# Hair windmills...



## RHEX-7 (Oct 26, 2016)

i want to start doing this but im fat and have horrible balance hahaha does it get easier with practice? i feel like it would get the fans more excited seeing synchronized hair windmills live


----------



## Andromalia (Oct 26, 2016)

Just don't. Even Amon Amarth gave up on stage.


----------



## Blytheryn (Oct 26, 2016)

I don't think it works for any bands, unless it's Cannibal Corpse.


----------



## endmysuffering (Oct 26, 2016)

It would be hilarious if a blastbeating just started then the vocalist is windmilling and trips on his hair.


----------



## OmegaSlayer (Oct 26, 2016)

4 rounds and you'll lose balance and mostly mess the song.
It doesn't get easier, it gets...bearable.
More than that, I don't know how much you care about your hair, but with the guaranteed venue moist, your sweat, and whatever other liquid around...even saliva...your hair will get into a tangle that you would find very hard to untie.
Oh, and hair dampening the strings.

That said...not worth the hassle.


----------



## TonyFlyingSquirrel (Oct 26, 2016)

I did it for years and now that I'm 50, I'm paying for it like you can't imagine.

Just play well first, performance comes naturally, shouldn't be forced otherwise you'll just come off as a poser.


----------



## Mathemagician (Oct 26, 2016)

I mean it's fun/funny to do it once (like per show), and just accept that you'll probably play that part sloppy. But I wouldn't try to make it a thing as I feel it would likely hurt your performance. Just my $0.02


----------



## Science_Penguin (Oct 26, 2016)

Ehhhh, I'd go easy on headbanging in general, frankly. That s..t will screw your neck up.

Find other ways to have presence on stage.


----------



## Blytheryn (Oct 26, 2016)

Science_Penguin said:


> Ehhhh, I'd go easy on headbanging in general, frankly.
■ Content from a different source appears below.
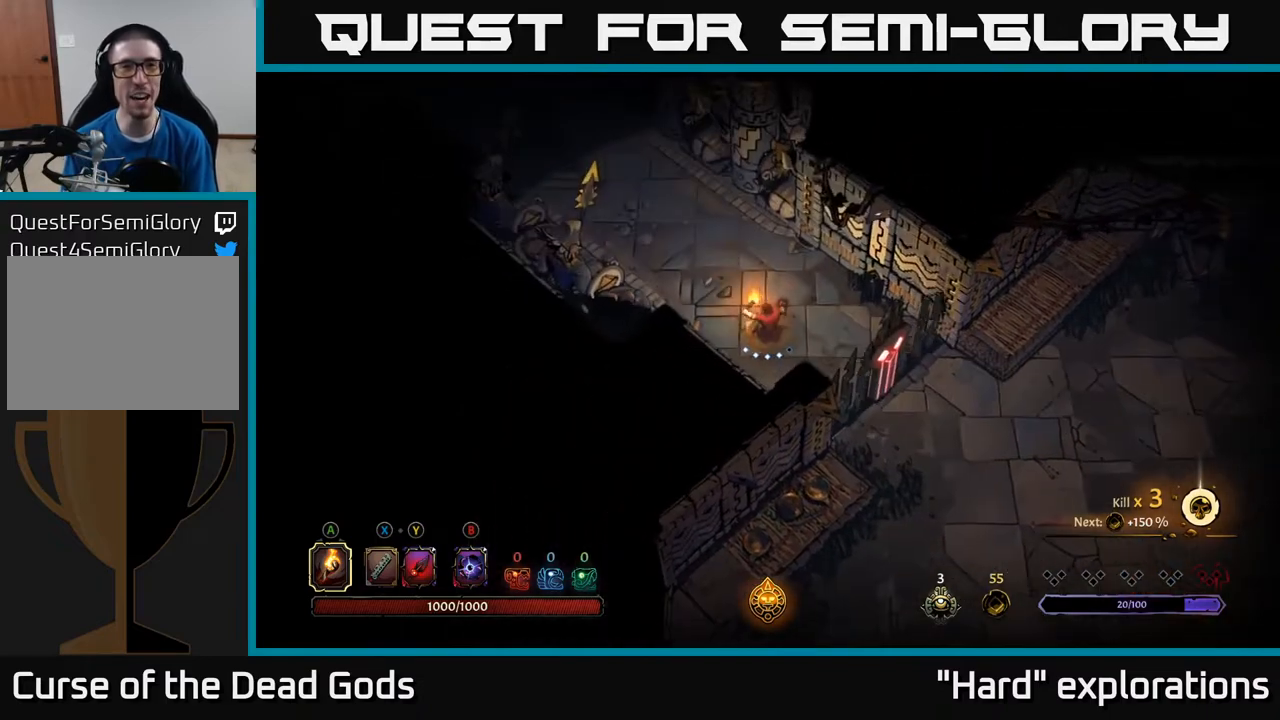
{"buttons": [], "left_stick": "up-left", "right_stick": "center", "events": []}
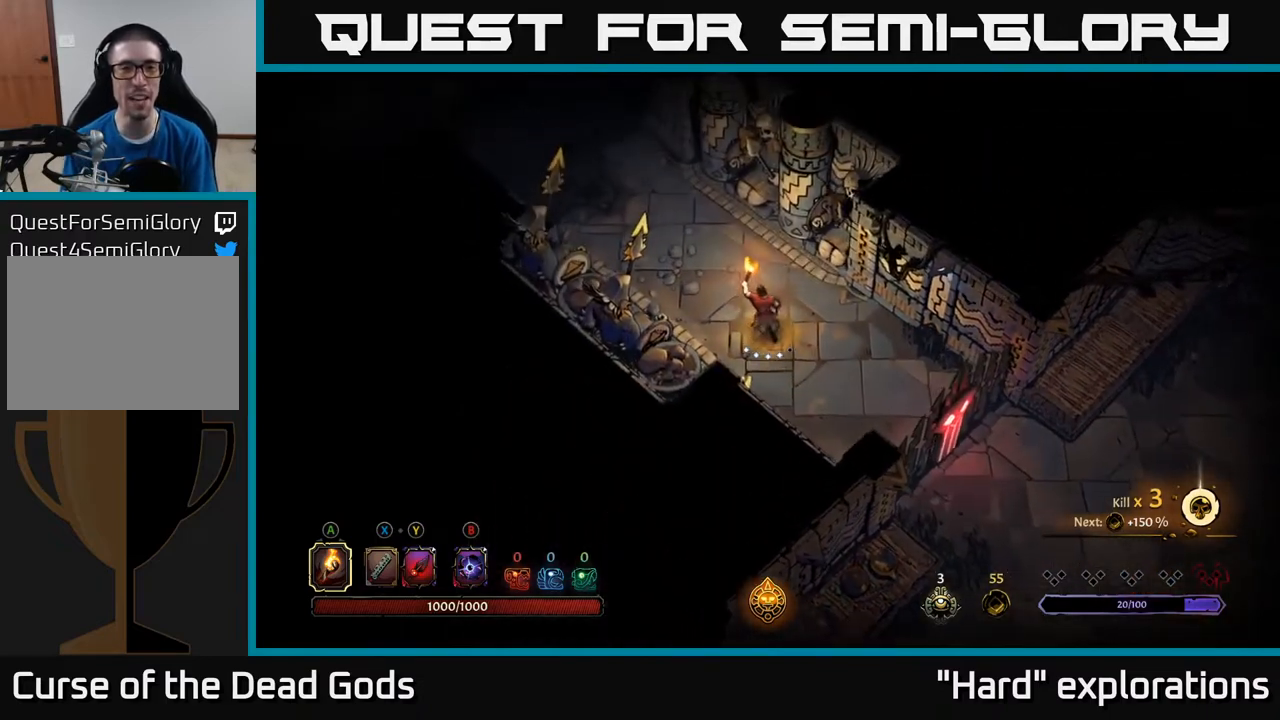
{"buttons": [], "left_stick": "up-left", "right_stick": "center", "events": []}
That s..t will screw your neck up.
> 
> Find other ways to have presence on stage.



Do a Kerry King and just stare the crowd down.


----------



## Humbuck (Oct 27, 2016)

I can't believe this is a real thread.


----------



## vilk (Oct 27, 2016)

When I was 15 and first joined a band, I used to get too dizzy to do it.

When I was 18, it was like second nature. I could windmill for the whole Nile concert and not feel a thing the next day.

When I tried more recently (26) it made me dizzy again and I couldn't do it.
So yes, I think it's a practice and tolerance thing.


----------



## Jacksonluvr636 (Oct 27, 2016)

I say go for it.

If you are good enough on your instrument and practice the windmills you will get it.

Eric Langlois did it for years and I think it is awesome watching bands do that. Will never get old to me.

But like others have said you may pay for it later in life.

Could always just shave your head and not worry about it.


----------



## shaynedepugh (Oct 28, 2016)

It definitely gets easier and the more you do it the less it hurts. Windmills are awesome as long as you can still play the part. I've got a few sections in my bands set that I can windmill all the way through without ruining anything. Metal.


----------



## RHEX-7 (Oct 30, 2016)

shaynedepugh said:


> It definitely gets easier and the more you do it the less it hurts. Windmills are awesome as long as you can still play the part. I've got a few sections in my bands set that I can windmill all the way through without ruining anything. Metal.



worddd


----------



## TedEH (Oct 31, 2016)

Important bit to add - stretch first. I do the whole windmill thing pretty often during shows, and if I don't stretch before playing my neck and back are destroyed for the next few days, sometimes for the next week. I just came back from a trip where we did 6 shows over the course of a bit more than a week, every show was headbanging and windmills and running around like an idiot, but I feel fine because I took the time to properly stretch and warm up before each set.

Being able to maintain a windmill while playing and not losing balance is a practice thing. It will absolutely make your playing more sloppy, so you either pick easy parts of the song, or just accept it. If you're putting on a good show, nobody will notice if you didn't play super cleanly.


----------



## budda (Nov 6, 2016)

If you want to do anything live, practice the hell out of it at home first.


----------



## warhead (Dec 7, 2016)

It all comes with time, experience and confidence......
The more you do it, the better it will get. I do heavy headbanging and always have sore muscles for days after the gig, if it is just a single gig. But a strange and awesome thing is happening while on tour. I headbang on the second day as much as on the first.....and there`s no soreness at all....after 3-4 days on tour, I feel like flying


----------